Evan sebelumnya sempat ramai dituding sebagai Pelaku di media sosial (medsos). Namun, ia menegaskan dirinya justru dijebak oleh Pelaku yang kini sudah ditangkap polisi.
Menurut pengakuannya, keterlibatan bermula ketika Korban, Budi Awaludin, meminta bantuan untuk menggadaikan mobil. Dari hasil gadai itu, sekitar Rp.14 juta ditransfer sesuai arahan yang diterima.
“Bos saya bilang transfer ke rekening atas nama Budi Awalludin. Waktu itu saya ikuti saja. Belakangan saya tahu kemungkinan besar yang mengarahkan itu adalah Pelaku, karena Hp Korban ada di tangannya,” ujar Evan, Senin (08/09/2025).
Evan menuturkan, ia sama sekali tidak menyangka mantan rekan kerjanya tega melakukan aksi keji yang menewaskan lima anggota (satu keluarga) sekaligus.
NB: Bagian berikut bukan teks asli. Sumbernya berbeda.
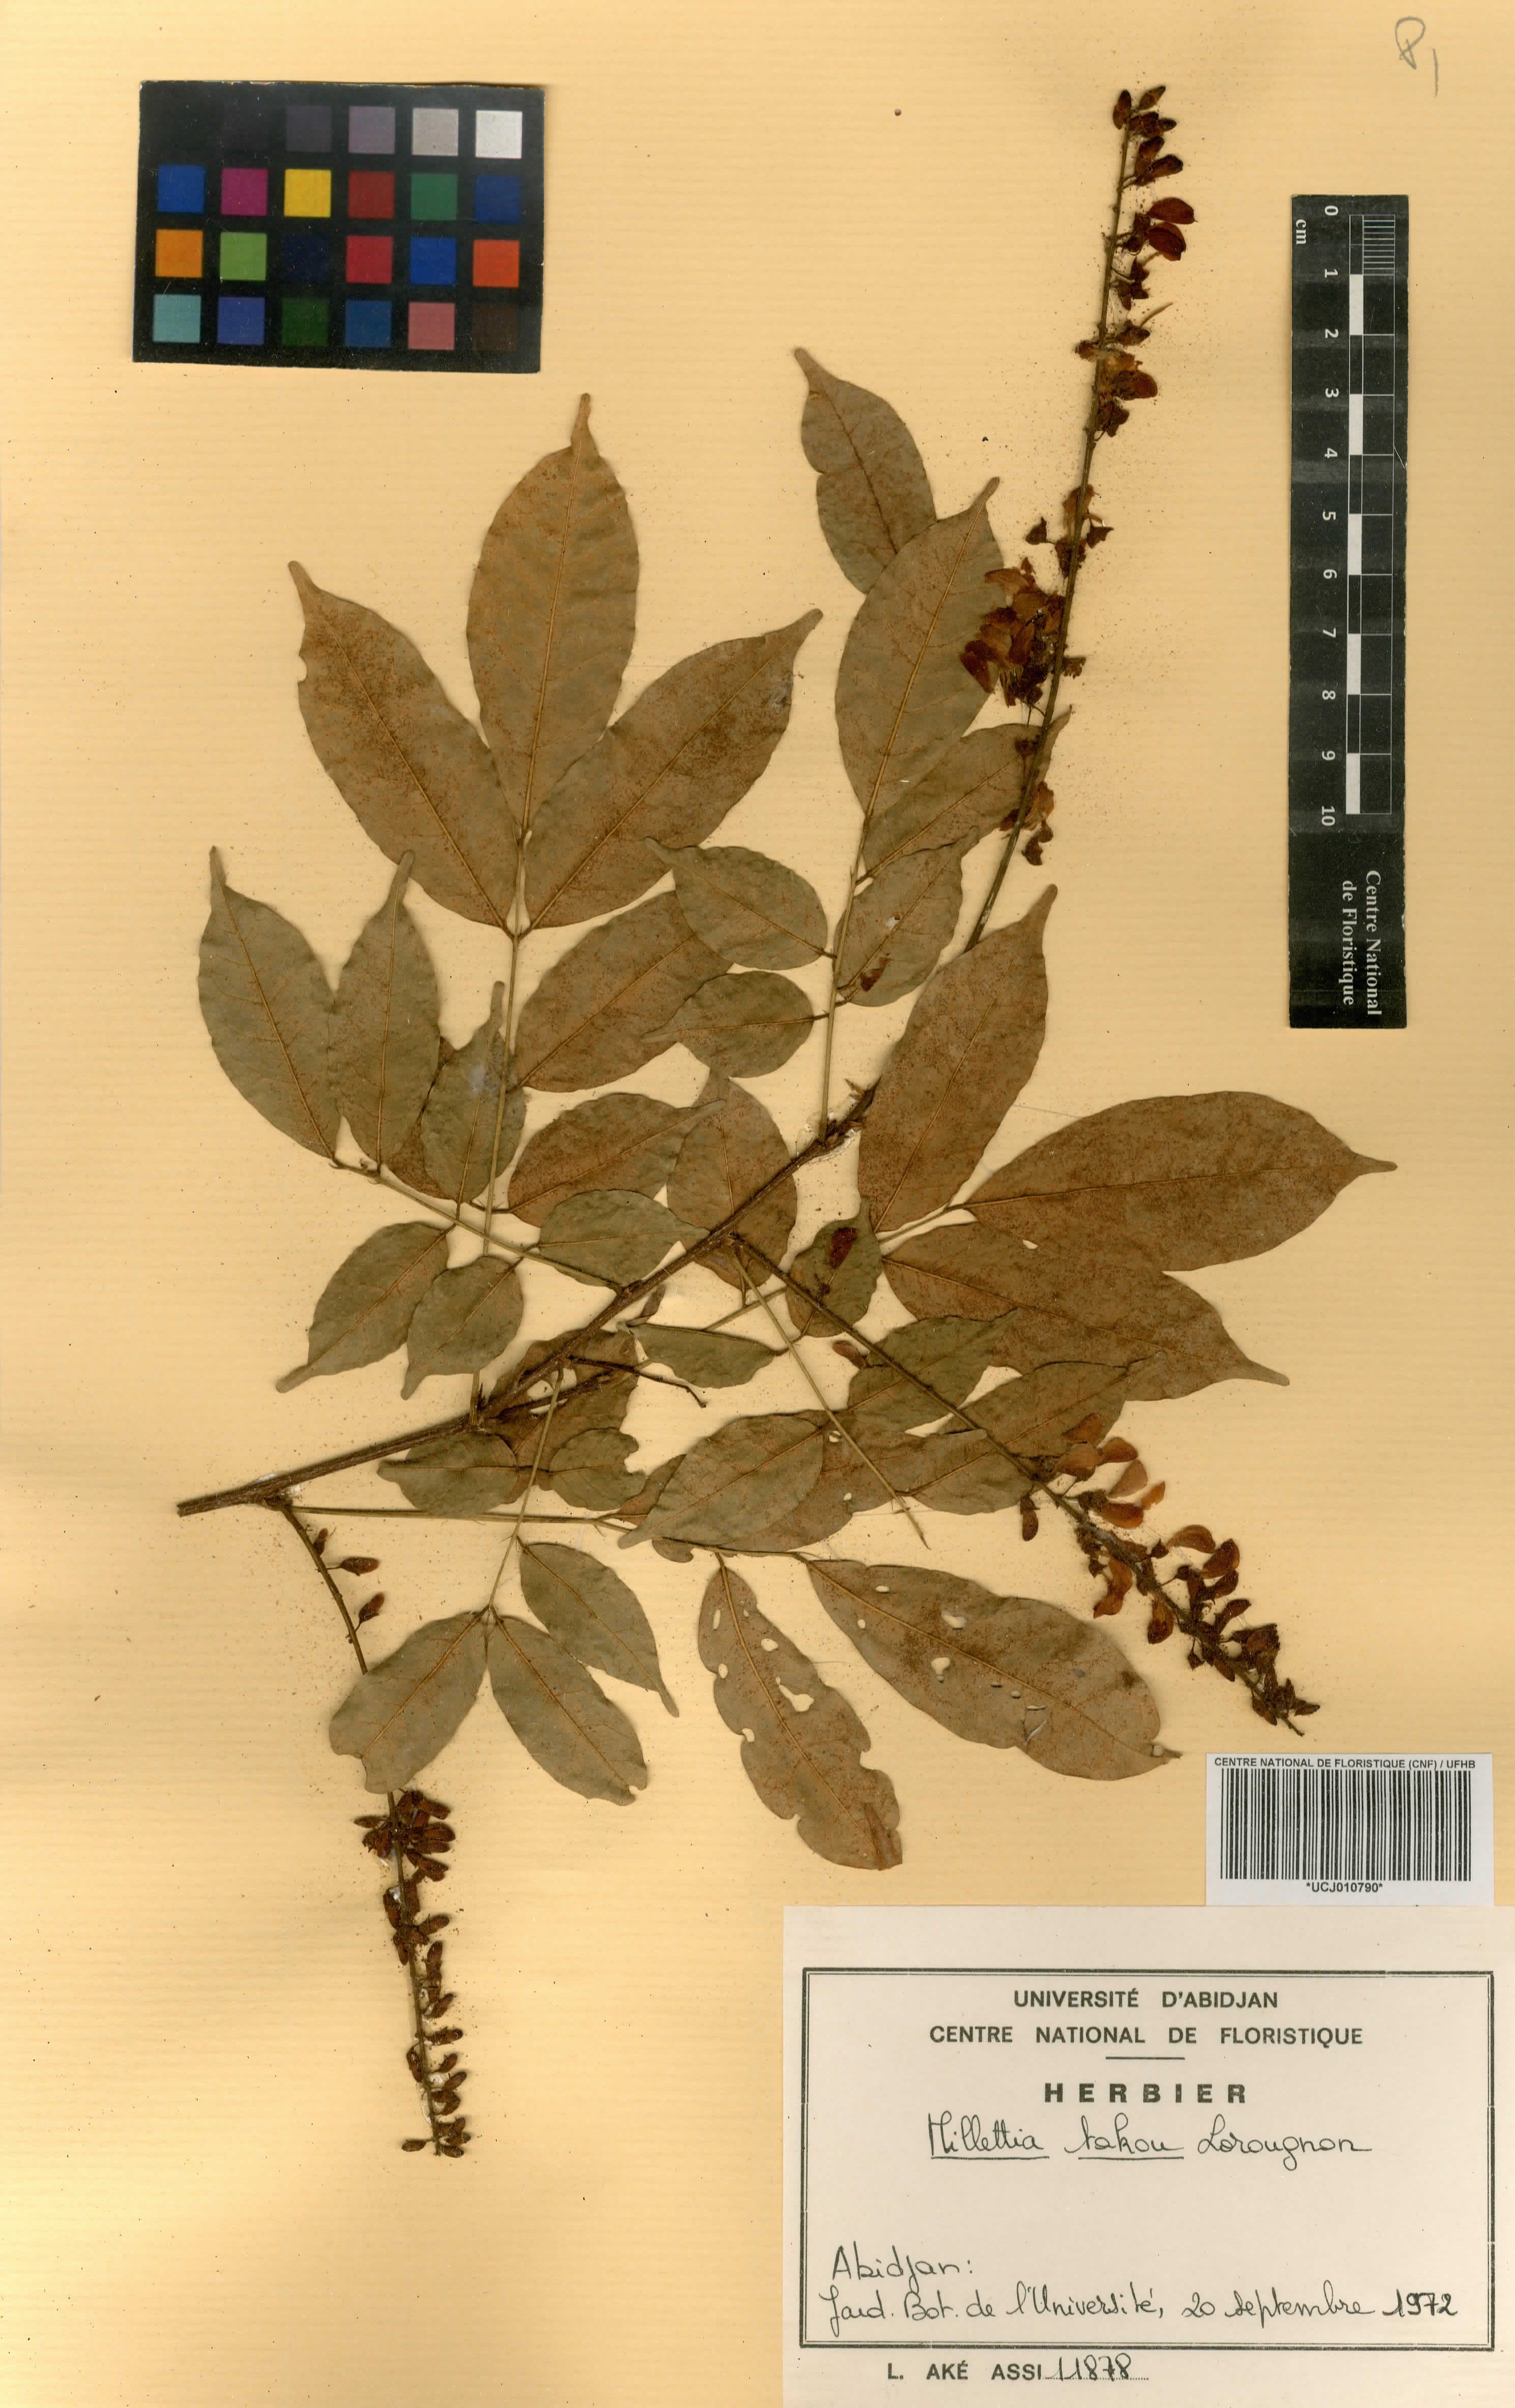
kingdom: Plantae
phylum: Tracheophyta
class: Magnoliopsida
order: Fabales
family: Fabaceae
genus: Millettia
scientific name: Millettia takou
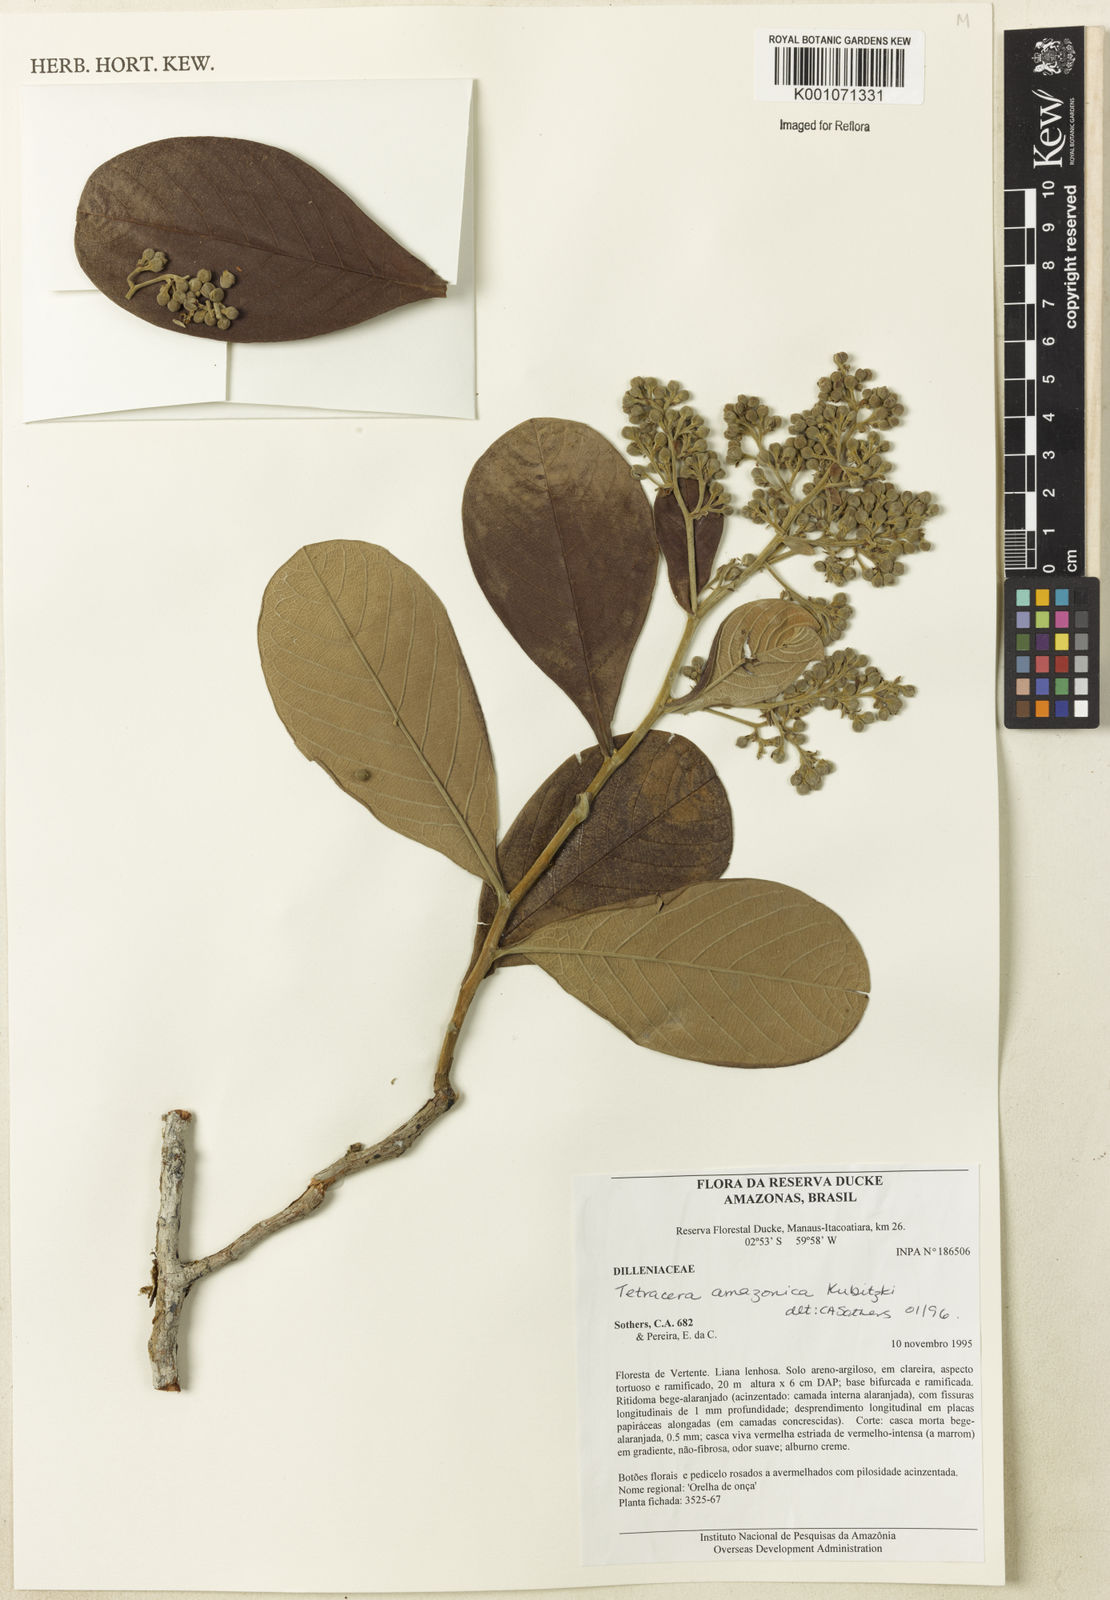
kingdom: Plantae
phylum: Tracheophyta
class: Magnoliopsida
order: Dilleniales
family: Dilleniaceae
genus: Tetracera
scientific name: Tetracera amazonica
Ia juga mengungkapkan sempat diamankan polisi hampir sepekan di Mapolres Indramayu. Hal itu dilakukan semata-mata untuk pengamanan, karena namanya telanjur viral dituding sebagai Pelaku.
“Selama di Polres, perlakuannya baik. Saya dikasih makan, tidak ada masalah. Itu hanya untuk keamanan, supaya Warga tidak salah paham,” jelasnya.
Kini, setelah fakta mulai terbuka, Evan berharap Masyarakat tidak lagi salah menilai dirinya, ia pun menyampaikan belasungkawa yang sangat mendalam untuk keluarga Korban.
“Saya dijebak sama Pelaku dan untuk keluarga Almarhum, semoga diberi ketabahan dan keikhlasan,” ucapnya.
Polisi masih melanjutkan penyidikan untuk mengungkap motif serta memastikan peran masing-masing Pelaku dalam tragedi berdarah yang menewaskan lima orang (sekeluarga) tersebut.